That’s Better… Preparing for Change

The heat has broken, thank God, the brightness of summer turning to the milky white light of early fall.  School has started, this ritual that thus far in my adult life I have observed from afar.

My apartment faces bridges two worlds.  Often, the morning traffic, starting about 5:30 is what wakes me.  The first time.  I am trying to rise at 6:30, at this point the cars and buses and trams create a din if my window is open.  Often I can withstand the noise until 7:30, at which point I often rise.

I categorically refuse to stay in bed past 1pm…

The view from my room, beyond the motorized vehicles, is gray and rectilinear from the panalak apartments similar to the one in which I live.  A dull, supermarket building with a BRIGHT yellow name provides convenience if I need milk for coffee.

Coffee leads to the other view.  My broad kitchen windows open up onto the woods and the fantastic nature reserve 5 minutes from my back door.  The view right now is mostly green, flush from current rains, though a premature hue of autumn has appeared from this summer’s drought.  All the same, beautiful.

And the sounds!  Wind in the leaves, birdsong; as the day progresses the shrill, happy cries of children playing at school.

So two sides, two views to see, a rich existence even before I leave the apartment.

The heat has broken, which seemed to annoy many Czechs as much as I did.  And so we will gain some normalcy, some patience.  I think for a brief time.  The press of Syrian and Afghani refugees in Hungary will eventually move this way.  The Czech government hasn’t exactly been welcoming, and the Czech culture itself is cloistered (in a secular sense) by the ranges of low mountains that surround much of the country.

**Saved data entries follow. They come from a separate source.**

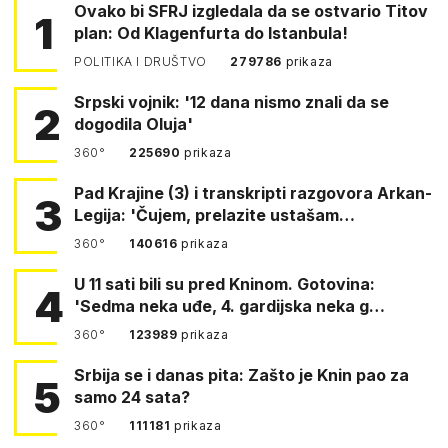
Ovako bi SFRJ izgledala da se ostvario Titov
1
plan: Od Klagenfurta do Istanbula!
POLITIKA I DRUŠTVO
279786
prikaza
Srpski vojnik: '12 dana nismo znali da se
2
dogodila Oluja'
360°
225690
prikaza
Pad Krajine (3) i transkripti razgovora Arkan-
3
Legija: 'Čujem, prelazite ustašam…
360°
140616
prikaza
U 11 sati bili su pred Kninom. Gotovina:
4
'Sedma neka uđe, 4. gardijska neka g…
360°
123989
prikaza
Srbija se i danas pita: Zašto je Knin pao za
5
samo 24 sata?
360°
111181
prikaza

What will be the response?  It will be tough!  There will be some good and some bad.  It can be a chance for firsthand interactions with cultures often portrayed as violent and prepared for jihad.  It will be a chance to welcome some new traditions. It will be an interaction with tired, frightened, and ambitious people.  Czechs will meet many people who don’t drink beer!  (That could be very profound!)  It will be growing pains.  And hopefully for the better.

We shall see… but any weary traveler needs a glass of cool water and a welcome.  And if they want a beer, I expect it will be given.